To Johnny’s already prejudiced mind, Uncle Ben received this just contempt submissively, as he ought, but nevertheless he muttered something “silly” in reply, which Johnny was really too disgusted to listen to. Ought he not to step forward and inform the paragon that he was wasting his time on a man who couldn’t even spell “ba-ker,” and who was taught his letters by his, Johnny’s, brother?

The paragon continued:

“And of course you know that merely your buying the title to the land don’t give you possession. You’ll have to fight these squatters and jumpers just the same. It’ll be three instead of two fighting—that’s all!”

Uncle Ben’s imbecile reply did not trouble Johnny. He had ears now only for the superior intellect before him. IT continued coolly:

“Now let’s take a look at that yield of yours. I haven’t much time to give you, as I expect some men to be looking for me here—and I suppose you want this thing still kept a secret. I don’t see how you’ve managed to do it so far. Is your claim near? You live on it—I think you said?”

But that the little listener was so preoccupied with the stranger, this suggestion of Uncle Ben’s having a claim worth the attention of that distinguished presence would have set him thinking; the little that he understood he set down to Uncle Ben’s “gassin’.” As the two men moved forward again, he followed them until Uncle Ben’s house was reached.

It was a rude shanty of boards and rough boulders, half burrowing in one of the largest mounds of earth and gravel, which had once represented the tailings or refuse of the abandoned Indian Spring Placer.
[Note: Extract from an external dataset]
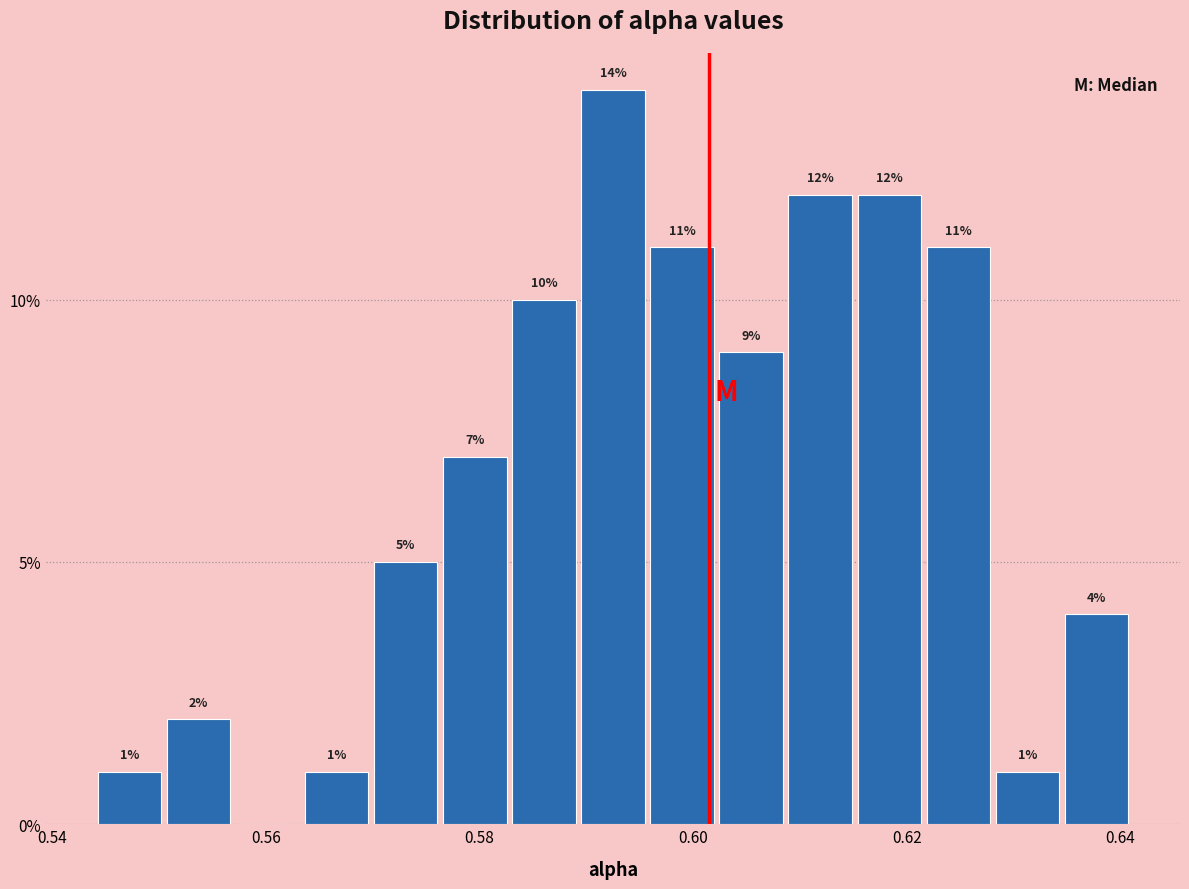

Read against the x-axis, roughly where is the centre of the tallest bar?

0.592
In fact it was casually alleged by some that Uncle Ben eked out the scanty “grub wages,” he made by actual mining, in reworking and sifting the tailings at odd times—a degrading work hitherto practised only by Chinese, and unworthy the Caucasian ambition. The mining code of honor held that a man might accept the smallest results of his daily labor, as long as he was sustained by the prospect of a larger “strike,” but condemned his contentment with a modest certainty. Nevertheless a little of this suspicion encompassed his dwelling and contributed to its loneliness, even as a long ditch, the former tail-race of the claim, separated him from his neighbors. Prudently halting at the edge of the wood, Johnny saw his resplendent vision cross the strip of barren flat, and enter the cabin with Uncle Ben like any other mortal. He sat down on a stump and awaited its return, which he fondly hoped might be alone! At the end of half an hour he made a short excursion to examine the condition of a blackberry bramble, and returned to his post of observation. But there was neither sound nor motion in the direction of the cabin. When another ten minutes had elapsed, the door opened and to Johnny’s intense discomfiture, Uncle Ben appeared alone and walked leisurely towards the woods. Burning with anxiety Johnny threw himself in Uncle Ben’s way. But here occurred one of those surprising inconsistencies known only to children. As Uncle Ben turned his small gray eyes upon him in a half astonished, half questioning manner, the potent spirit of childish secretiveness suddenly took possession of the boy. Wild horses could not now have torn from him that question which only a moment before was on his lips.